■ **THE PROBLEM**
Count the lines below that contain the string "الله", with case counting. Reply with the number only.

■ **EXERCISE INPUT**
==*==

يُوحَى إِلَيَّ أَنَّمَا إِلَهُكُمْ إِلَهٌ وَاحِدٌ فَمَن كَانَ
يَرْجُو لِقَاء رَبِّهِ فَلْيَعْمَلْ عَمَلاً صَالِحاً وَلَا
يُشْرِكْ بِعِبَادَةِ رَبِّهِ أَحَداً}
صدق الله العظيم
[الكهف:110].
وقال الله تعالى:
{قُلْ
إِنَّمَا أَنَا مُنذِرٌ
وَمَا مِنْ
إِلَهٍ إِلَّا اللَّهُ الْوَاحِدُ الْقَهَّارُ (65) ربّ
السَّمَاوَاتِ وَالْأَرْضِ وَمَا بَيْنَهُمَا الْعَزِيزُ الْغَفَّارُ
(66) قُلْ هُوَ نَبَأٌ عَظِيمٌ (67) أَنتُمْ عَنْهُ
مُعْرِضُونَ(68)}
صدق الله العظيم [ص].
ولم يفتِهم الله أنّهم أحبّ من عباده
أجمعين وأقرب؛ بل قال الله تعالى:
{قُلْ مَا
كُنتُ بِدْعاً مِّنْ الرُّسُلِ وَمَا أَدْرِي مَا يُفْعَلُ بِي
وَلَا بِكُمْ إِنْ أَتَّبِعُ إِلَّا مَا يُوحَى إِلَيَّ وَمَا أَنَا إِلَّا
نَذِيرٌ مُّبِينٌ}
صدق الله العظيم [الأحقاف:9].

==*==

■ **ANSWER BOX**
6